De Chinese machthebbers laten op het eerste gezicht de politieke structuren intact. Maar alle economische scharnierpunten worden beheerst door Chinezen en er wordt veel propaganda gemaakt voor de Chinese taal, cultuur en traditie. Er is sprake van dat West-Europa de Chinese tijdrekening gaat overnemen. Deze dominantie roept ook onmin op, want jonge vrouwen worden verleid toch vooral een Chinese man te trouwen. In China is immers door de ‘één kind politiek’ het aantal mannen groter dan het aantal vrouwen. Polyandrie komt daar vaak voor. Intussen wordt het een probleem voor Nederlandse mannen een bruid te vinden. Vrouwen hebben daardoor meer macht dan vroeger, maar tegelijk boeten ze aan vrijheid in, als ze eenmaal deel uitmaken van een Chinese familie.
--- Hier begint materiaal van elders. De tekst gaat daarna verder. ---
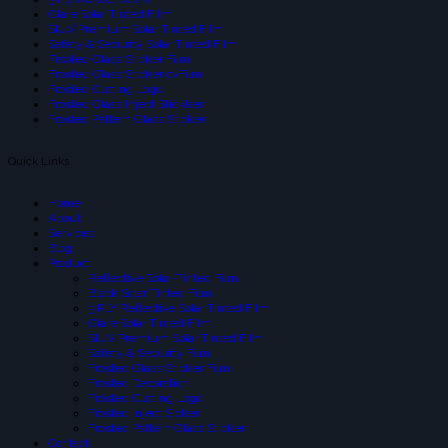
Glare Solar Tinted Film
SIUV Premium Solar Tinted Film
Safety & Security Solar Tinted Film
Frsoted Glass Sticker Film
Frosted Glass Sticker cvFilm
Frosted Cutting Logo
Frosted Glass Inject Stickker
Frosted Pattern Glass Sticker
Quick Links
Home
About
Services
Blog
Product
Reflective Solar-Tinted Film
Black Solar Tinted Film
3 PLY Reflective Solar Tinted Film
Glare Solar Tinted Film
SIUV Premium Solar Tinted Film
Safety & Security Film
Frosted Glass Sticker Film
Frosted Decoration
Frosted Cutting Logo
Frosted Inject Sicker
Frosted Pattern Glass Sticker
Contact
De invloed van jullie, Chinezen, op onze manier van samenleven is groot. Door jullie voorbeeld van de saamhorigheid van familieleven is ons gezinsleven intenser geworden. We voelen ons goed thuis bij jullie pragmatisme en materialisme. Jullie houden niet van abstracte begrippen. Zelfs een woord om God aan te duiden ontbreekt in jullie woordenschat. Ook het woord ‘hemel ’is voor jullie tamelijk abstract. Het functioneert bijna alleen in de overtuiging dat er een contract is tussen de hemel en de politieke leiders. Verliezen de leiders dit verbond uit het oog, dan komt er onrust in het land en is aftreden onvermijdelijk. Voor jullie is het gezin, de familie, het belangrijkste. Dit is het hoogste in jullie cultuur, het transcendente, het allesoverstijgende. (Jij zou deze woorden niet gebruiken – ze zijn te abstract naar jouw smaak.) En eten met elkaar is, denk ik, jullie belangrijkste sociale activiteit. Ik ben daarbij nog nooit uitgenodigd geweest, want dat eten gebeurt in de familiekring of in andere verbanden die voor niet leden niet toegankelijk zijn. In die maaltijd vieren jullie je saamhorigheid, dat je een ‘wij’ vormt over de generaties heen, bij elkaar hoort tegenover ‘de anderen’.
Ik heb gehoord dat christenen hierop inspelen. Christelijke kerkgebouwen zijn er bijna niet meer. Je hebt alleen nog hier en daar kleine plukjes mensen die zich christen noemen. Die groepjes organiseren eetbijeenkomsten – men heeft het over ‘Jezus restaurants’ – en het wonderlijke is dat ze open staan voor iedereen die maar komen wil; de enige eis is dat je zelf bereid bent anderen toe te laten. Zij beroepen zich daarbij op de eerst generaties christenen die dit ook gedaan zouden hebben. Ze storen zich er niet aan of iemand vuilophaler is of bankier, arm of rijk, vrouw of man. Ze zeggen zo open te staan voor degene die zij ‘God’ noemen.
Ik ben benieuwd hoe wij verder gaan. Je corrigeert me maar, wanneer ik onzin zeg. Mocht je in Amsterdam komen, doe dan de groeten aan Manuela Kalsky die eind deze maand negentig wordt. Chang, tot ziens!
Prachtige tekst. Ik denk overigens dat de Chinezen in 2050 veel meer invloed nog zullen hebben dan Lascaris veronderstelt. De economie van China zal elders in de wereld ook de motor zijn van vooruitgang en groei.
Maar waarom werden wij in de zeventiende eeuw de Chinezen van Europa genoemd?
Dat is me nog steeds niet duidelijk en daar zocht ik naar.